Yes, you’re beautiful. But that’s not ALL you are. And it isn’t all that’s expected of you. Surely you could “get by” on your looks. Is that what you want for yourself?
You tackled a big project and you're wondering if it will be a success. Ask yourself: "Was I fair?" Was I kind?" " Did I put in the work?" If the answer is yes, then rest well, no matter what the outcome. If the answer is no, go back and fix it.
Sometimes I think the best way to take care of them is to teach them to take care of others: Littler kids, sick or disabled, those who’ve been left out.
Sometimes fear feels like a signal to get out of there, but being uncomfortable in a new situation is totally normal. Practice sitting in that discomfort and you’ll find it gets easier.
Sometimes I think the best way to take care of them is to teach them to take care of others: Littler kids, sick or disabled, those who’ve been left out.
Just love ‘em up. Be patient and kind. Be present. Listen. Play. Take care of their needs. Each one will be different and need you in different ways.
That’s all, just fill them with love and security and they’ll grow up beautifully.
Change “I need to” to “this matters because”. Instead of “I need to walk the dog” say “it matters that I walk the dog because he needs exercise and to check p-mail.” (Helps!)
Connect with people however you can, in whatever way feels natural to you: Talk, listen, perform, compete, create, laugh, pray, explore, share your truth, acknowledge the divine in yourself and in everyone you meet.
Some days it feels like your world is falling apart, but what's really happening is that it's falling into place.
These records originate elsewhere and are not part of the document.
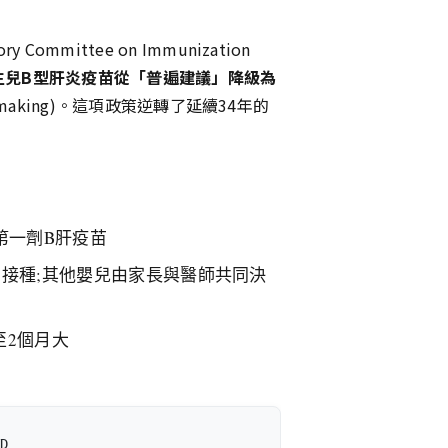
Committee on Immunization
生兒B型肝炎疫苗從「普遍建議」降級為
ision-making)。這項政策逆轉了延續34年的
第一劑B肝疫苗
制接種;其他嬰兒由家長與醫師共同決
至2個月大
D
Make good choices. Be kind. Be brave. Trust.
People have big feelings when they realize how unjust and unfair the world can be. Totally natural and healthy. The problem starts when they channel those feelings into destructive actions and beliefs: violence, war, crime and hatred. We will be so much better off if we can learn to deal with our collective and individual pain in a way that is therapeutic and constructive. Maybe we can help each other to be creative in the face of fear, grief, pain, anxiety, anger, betrayal, injustice.
“When it comes to consequences, don’t speak what you won’t serve.” Meaning don’t threaten any punishment you’re not willing to enforce. This is helpful in terms of teaching the child a lesson and also an important lesson in not shooting yourself in the foot. (I took away your tv one day you were home on a snow day. Bad idea. That punishment was against my own interest! I got no work done.
Stuff is gonna happen! They will make incredibly stupid choices and get into all kinds of trouble. Take a beat. Be radically merciful. THAT is what they’ll remember and that is the lesson they’ll learn.